■ **ЧТО НУЖНО СДЕЛАТЬ**
a) Назовите всех людей, у чьих могил побывал автор текста о прогулках в одиночку до появления на кладбище пожилого месье.
b) Повторите слово в слово отрывок из текста о прогулках в одиночку: начните со слов «Я помню, как» и закончите словами «по джойсовским местам...».

Самое лучшее - ходить по незнакомым местам одной, потому что приключения не заставят себя ждать!
Я помню, как в мой первый вечер в Дублине, я бесцельно шаталась после Мессы у доминиканцев в районе Black Church и Культурного Центра Дж. Джойса, когда ко мне подошел пожилой джентельмен - поджарый и высокий, как почти все ирландцы - и предложил пройтись по джойсовским местам...
Такие вот пожилые джентельмены появляются, как волшебники - откуда-то из туманного закоулка, с загадочным взглядом и учтивыми манерами. Они, как в сказке, точно знают, что я ищу, и очень заботливо предлагают куртку и помогают мне завязать шарф.
...и вот я уже 2 часа хожу по кладбищу. Восхитилась прекрасным склепом над телами Абеляра и Элоизы, выкурила сигарету у могилы Джима Моррисона, написала любовное письмо Моди на могиле Модильяни и Жанны Эбютерн, припудрилась у могилы Уайльда, прочитала стихотворение-эпитафию Аполлинера, и в изнеможении села на каменный приступ напротив Шопена. И тут... откуда не возьмись появляется пожилой месье!
Выглядит он так же волшебно - как шекспировский Пэк - высокий, с кудрявой головой и театральной жестикуляцией. "О, вы тут ходите совсем одна! А я вас заприметил уже давно, мадемуазель... А вы видели здесь могилу Беллини? Как! Вы не видели Беллини?"
читать дальшеИ совершенно как в спектакле мы идем с ним какими-то узенькими проходами, петляем между могилами, кустарниками и мшистыми камнями (ведь он уже 6 лет водит здесь экскурсии и вообще "преданный поклонник Пер Лашез"), и вот он - покойный Беллини. А вот Мольер и Лафонтен - один подле другого, лежат бок о бок, соседствуют на том свете.
Вот могила Сары Бернар ("Она велела выкопать склеп задолго до своей смерти, и часто спускалась туда... когда ее спрашивали, зачем она это делает - Сара говорила: "Я иду репетировать смерть!" А у нее было много любовников, вообще-то мужчины, но иногда и женщины - ради ее каприза. Так вот. Она принимала любовников в высоких покоях, к которым надо было взбираться по лестнице. И если она слышала, что взойдя наверх, любовник тяжело дышал - то велела его прогнать. Такие не годились! Она любила экзотику. Дома у нее жили 2 черепахи, попугаи и даже крокодил, аллигатор..."), а вот надгробие журналиста Виктора Нуара ("Он пользовался колоссальным успехом у женщин! Потому-то скульптор и изобразил его с эрекцией. Женщины призжают на эту могилу со всего света! Если его погладить - это приносит любовь! Носки ботинок тоже блестят - все потому, что нос ботинка - это фаллический символ..."). А вот еще склеп княгини Демидовой ("Она вампир. Когда долго работаешь у могилы этой принцессы - то, чувствуешь себя опустошенным. Она ведь была русской, православной, а посмотрите - никакой религиозной символики. Вот зато барельефы горностаев, и топоры - символы подземного мира - и маски волков. Она умерла 8 апреля 1818 - три восьмерки - это вампирский шифр... но вы не бойтесь - вы же со мной.").

■ **ПЕРЕЧЕНЬ ЗАПИСЕЙ**

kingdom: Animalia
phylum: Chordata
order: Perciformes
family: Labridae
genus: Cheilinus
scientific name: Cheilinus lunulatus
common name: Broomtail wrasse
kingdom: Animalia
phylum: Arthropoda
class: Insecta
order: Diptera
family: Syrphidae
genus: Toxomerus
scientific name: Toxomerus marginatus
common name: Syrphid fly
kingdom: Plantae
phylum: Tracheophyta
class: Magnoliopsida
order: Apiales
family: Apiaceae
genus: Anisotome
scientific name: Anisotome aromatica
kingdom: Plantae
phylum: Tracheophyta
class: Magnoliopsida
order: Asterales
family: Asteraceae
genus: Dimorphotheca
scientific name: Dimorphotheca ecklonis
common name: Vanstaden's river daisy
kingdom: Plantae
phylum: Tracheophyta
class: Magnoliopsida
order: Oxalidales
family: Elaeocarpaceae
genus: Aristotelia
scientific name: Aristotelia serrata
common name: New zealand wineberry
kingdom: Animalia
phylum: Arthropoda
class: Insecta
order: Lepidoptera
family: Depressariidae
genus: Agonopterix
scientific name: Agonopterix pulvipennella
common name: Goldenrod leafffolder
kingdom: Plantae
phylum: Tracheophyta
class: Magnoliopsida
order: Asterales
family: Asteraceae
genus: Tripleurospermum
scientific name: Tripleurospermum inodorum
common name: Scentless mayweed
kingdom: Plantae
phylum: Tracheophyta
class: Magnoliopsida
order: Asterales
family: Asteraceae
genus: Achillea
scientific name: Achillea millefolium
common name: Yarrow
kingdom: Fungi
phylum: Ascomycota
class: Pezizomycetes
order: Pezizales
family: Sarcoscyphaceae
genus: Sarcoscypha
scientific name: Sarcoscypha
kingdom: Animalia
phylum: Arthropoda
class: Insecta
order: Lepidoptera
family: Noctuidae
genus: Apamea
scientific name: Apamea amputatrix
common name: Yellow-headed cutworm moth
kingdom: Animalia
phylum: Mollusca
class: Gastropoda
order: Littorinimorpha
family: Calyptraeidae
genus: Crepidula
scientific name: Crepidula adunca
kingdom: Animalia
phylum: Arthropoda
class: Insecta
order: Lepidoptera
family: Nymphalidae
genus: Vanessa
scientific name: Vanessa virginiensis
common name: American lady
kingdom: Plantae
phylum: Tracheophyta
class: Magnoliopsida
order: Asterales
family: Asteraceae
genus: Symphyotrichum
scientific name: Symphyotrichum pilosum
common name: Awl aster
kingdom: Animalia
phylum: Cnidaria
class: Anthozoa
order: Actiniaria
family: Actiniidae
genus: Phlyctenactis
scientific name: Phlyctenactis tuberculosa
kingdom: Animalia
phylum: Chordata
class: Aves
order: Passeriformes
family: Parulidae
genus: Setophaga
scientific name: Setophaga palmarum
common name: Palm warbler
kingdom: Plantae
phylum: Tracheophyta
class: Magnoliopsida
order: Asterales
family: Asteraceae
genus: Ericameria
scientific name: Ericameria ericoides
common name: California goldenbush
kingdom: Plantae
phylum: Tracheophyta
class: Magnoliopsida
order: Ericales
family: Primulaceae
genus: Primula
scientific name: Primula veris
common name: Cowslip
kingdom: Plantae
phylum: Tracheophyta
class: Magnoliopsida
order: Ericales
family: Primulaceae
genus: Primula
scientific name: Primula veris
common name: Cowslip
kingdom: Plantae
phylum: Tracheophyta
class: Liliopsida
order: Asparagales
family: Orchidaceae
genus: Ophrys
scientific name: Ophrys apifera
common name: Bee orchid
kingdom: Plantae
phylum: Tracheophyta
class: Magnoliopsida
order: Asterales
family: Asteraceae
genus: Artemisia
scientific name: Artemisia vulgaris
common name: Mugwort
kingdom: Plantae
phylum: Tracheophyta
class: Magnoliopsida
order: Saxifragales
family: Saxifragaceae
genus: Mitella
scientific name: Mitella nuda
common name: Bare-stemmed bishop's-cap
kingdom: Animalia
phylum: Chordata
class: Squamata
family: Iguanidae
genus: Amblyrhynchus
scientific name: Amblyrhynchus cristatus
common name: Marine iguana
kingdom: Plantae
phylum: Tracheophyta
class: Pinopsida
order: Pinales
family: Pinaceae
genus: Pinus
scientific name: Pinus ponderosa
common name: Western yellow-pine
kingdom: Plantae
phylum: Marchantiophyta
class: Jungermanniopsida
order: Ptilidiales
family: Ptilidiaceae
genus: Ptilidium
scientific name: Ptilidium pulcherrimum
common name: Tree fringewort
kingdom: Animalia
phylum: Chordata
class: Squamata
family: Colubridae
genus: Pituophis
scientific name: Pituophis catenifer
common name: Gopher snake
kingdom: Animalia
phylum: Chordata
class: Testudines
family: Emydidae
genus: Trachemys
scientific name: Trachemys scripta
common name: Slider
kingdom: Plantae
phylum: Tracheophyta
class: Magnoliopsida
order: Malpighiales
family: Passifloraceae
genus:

■ **ОТВЕТЫ ПО ЗАДАНИЯМ**
a) Абеляр, Элоиза, Джим Моррисон, Модильяни, Жанна Эбютерн, Уайльд, Аполлинер, Шопен.

b)
Я помню, как в мой первый вечер в Дублине, я бесцельно шаталась после Мессы у доминиканцев в районе Black Church и Культурного Центра Дж. Джойса, когда ко мне подошел пожилой джентельмен - поджарый и высокий, как почти все ирландцы - и предложил пройтись по джойсовским местам...